The pianos collided at an angle, the rear portion of one driving into the keyboard of the other. Upon impact, cracks developed in the birch wood casing, propagating at the speed of sound and fracturing the casing. Each of the lovingly finished (that’s what Steinway wants the public to believe anyway) cast iron frames which held the piano wires under tension received a terrifying jolt, causing each and every wire to vibrated wildly, transmitting their vibrations to the sounding board and thus making a tremendous super-chord of 88 notes simultaneously on both pianos. This feat was not bested until 23 years later when a group of similarly inclined pianists managed to crash a trio of 9-octave grand pianos to create a 108 note mega-chord on 3 pianos.

At first glance, the damage did not seem overwhelmingly bad. There were only a few cracks along the piano casings, some failed keys and actions, maybe a misaligned soundboard and extensive mistuning. The cast iron frame which held the wires appear to be intact, and no wires were broken.

However, a US$100,000 grand piano is not expensive only because of its premium material parts, but mainly because of the care taken to make sure the thousands of components are matched together perfectly.

At second glance, the damage was horrific.
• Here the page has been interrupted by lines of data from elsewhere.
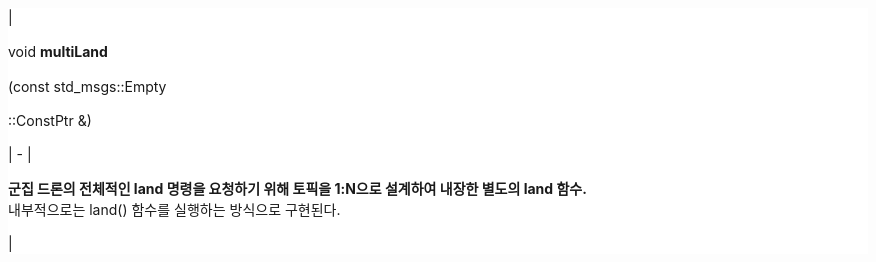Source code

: | <p>void <strong>multiLand</strong></p><p>(const std_msgs::Empty</p><p>::ConstPtr &#x26;)</p>                         | -                                                                                                           | <p><strong>군집 드론의 전체적인 land 명령을 요청하기 위해 토픽을 1:N으로 설계하여 내장한 별도의 land 함수.</strong><br>내부적으로는 land() 함수를 실행하는 방식으로 구현된다.</p>                                                          |

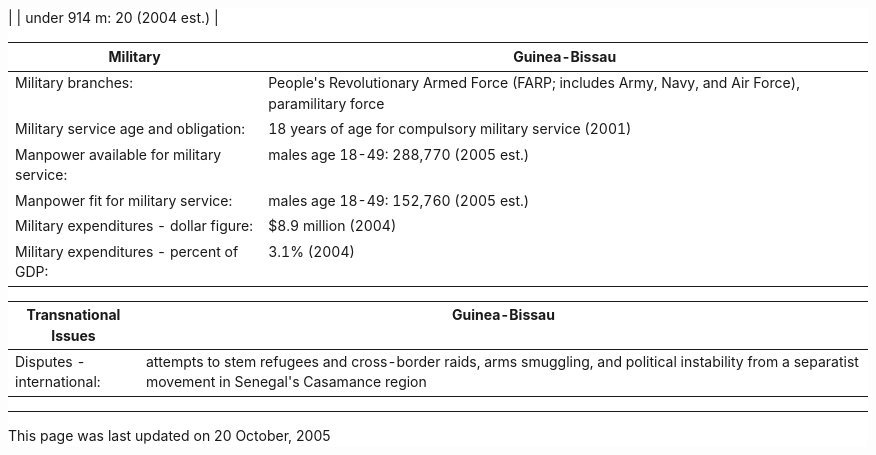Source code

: | | under 914 m: 20 (2004 est.) |

| Military | Guinea-Bissau |
| --- | --- |
| Military branches: | People's Revolutionary Armed Force (FARP; includes Army, Navy, and Air Force), paramilitary force |
| Military service age and obligation: | 18 years of age for compulsory military service (2001) |
| Manpower available for military service: | males age 18-49: 288,770 (2005 est.) |
| Manpower fit for military service: | males age 18-49: 152,760 (2005 est.) |
| Military expenditures - dollar figure: | $8.9 million (2004) |
| Military expenditures - percent of GDP: | 3.1% (2004) |

| Transnational Issues | Guinea-Bissau |
| --- | --- |
| Disputes - international: | attempts to stem refugees and cross-border raids, arms smuggling, and political instability from a separatist movement in Senegal's Casamance region |

---
This page was last updated on 20 October, 2005                       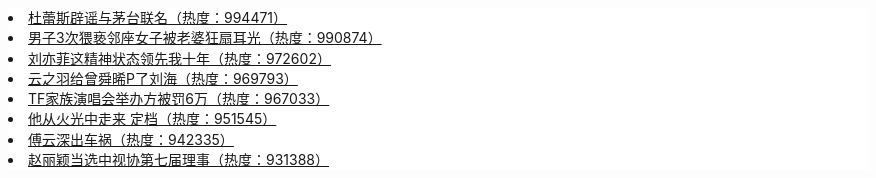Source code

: <li>
<a href="https://s.weibo.com/weibo?q=%23%E6%9D%9C%E8%95%BE%E6%96%AF%E8%BE%9F%E8%B0%A3%E4%B8%8E%E8%8C%85%E5%8F%B0%E8%81%94%E5%90%8D%23" target="weibo">
杜蕾斯辟谣与茅台联名（热度：994471）
</a>
</li>

<li>
<a href="https://s.weibo.com/weibo?q=%23%E7%94%B7%E5%AD%903%E6%AC%A1%E7%8C%A5%E4%BA%B5%E9%82%BB%E5%BA%A7%E5%A5%B3%E5%AD%90%E8%A2%AB%E8%80%81%E5%A9%86%E7%8B%82%E6%89%87%E8%80%B3%E5%85%89%23" target="weibo">
男子3次猥亵邻座女子被老婆狂扇耳光（热度：990874）
</a>
</li>

<li>
<a href="https://s.weibo.com/weibo?q=%23%E5%88%98%E4%BA%A6%E8%8F%B2%E8%BF%99%E7%B2%BE%E7%A5%9E%E7%8A%B6%E6%80%81%E9%A2%86%E5%85%88%E6%88%91%E5%8D%81%E5%B9%B4%23" target="weibo">
刘亦菲这精神状态领先我十年（热度：972602）
</a>
</li>

<li>
<a href="https://s.weibo.com/weibo?q=%23%E4%BA%91%E4%B9%8B%E7%BE%BD%E7%BB%99%E6%9B%BE%E8%88%9C%E6%99%9EP%E4%BA%86%E5%88%98%E6%B5%B7%23" target="weibo">
云之羽给曾舜晞P了刘海（热度：969793）
</a>
</li>

<li>
<a href="https://s.weibo.com/weibo?q=%23TF%E5%AE%B6%E6%97%8F%E6%BC%94%E5%94%B1%E4%BC%9A%E4%B8%BE%E5%8A%9E%E6%96%B9%E8%A2%AB%E7%BD%9A6%E4%B8%87%23" target="weibo">
TF家族演唱会举办方被罚6万（热度：967033）
</a>
</li>

<li>
<a href="https://s.weibo.com/weibo?q=%23%E4%BB%96%E4%BB%8E%E7%81%AB%E5%85%89%E4%B8%AD%E8%B5%B0%E6%9D%A5%20%E5%AE%9A%E6%A1%A3%23" target="weibo">
他从火光中走来 定档（热度：951545）
</a>
</li>

<li>
<a href="https://s.weibo.com/weibo?q=%23%E5%82%85%E4%BA%91%E6%B7%B1%E5%87%BA%E8%BD%A6%E7%A5%B8%23" target="weibo">
傅云深出车祸（热度：942335）
</a>
</li>

<li>
<a href="https://s.weibo.com/weibo?q=%23%E8%B5%B5%E4%B8%BD%E9%A2%96%E5%BD%93%E9%80%89%E4%B8%AD%E8%A7%86%E5%8D%8F%E7%AC%AC%E4%B8%83%E5%B1%8A%E7%90%86%E4%BA%8B%23" target="weibo">
赵丽颖当选中视协第七届理事（热度：931388）
</a>
</li>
I recently watched a piano duet on a pair of Steinways, and it was magnificent! I will not embarrass anyone by trying to describe the wonderful performance. But, I can’t really keep my mouth shut, so I’ll say that among the many things to do before death, watching a piano duet on a pair of pianos with a magnificently fast paced and energetic piece is an absolute necessity.

If today’s writing style is a little weird, it can be attributed to the influence of Douglas Adams, the same person who brought us The Hitchhiker’s Guide to the Galaxy. It’s brilliant! Scattered in it are loads of strange jokes that makes one go, “wth? lol.” For example:
Arthur prodded the mattress nervously and then sat on it himself: in fact he had very little to be nervous about, because all mattresses grown in the swamps of Squornshellous Zeta are very thoroughly killed and dried before being put to service. Very few have ever come to life again.

In fact he was built the way one builds leather sofas: shiny, lumpy and with lots of solid stuffing. The suit into which the man's body had been stuffed looked as if it's only purpose in life was to demonstrate how difficult it was to get this sort of body into a suit. The face had the texture of an orange and the colour of an apple, but there the resemblance to anything sweet ended.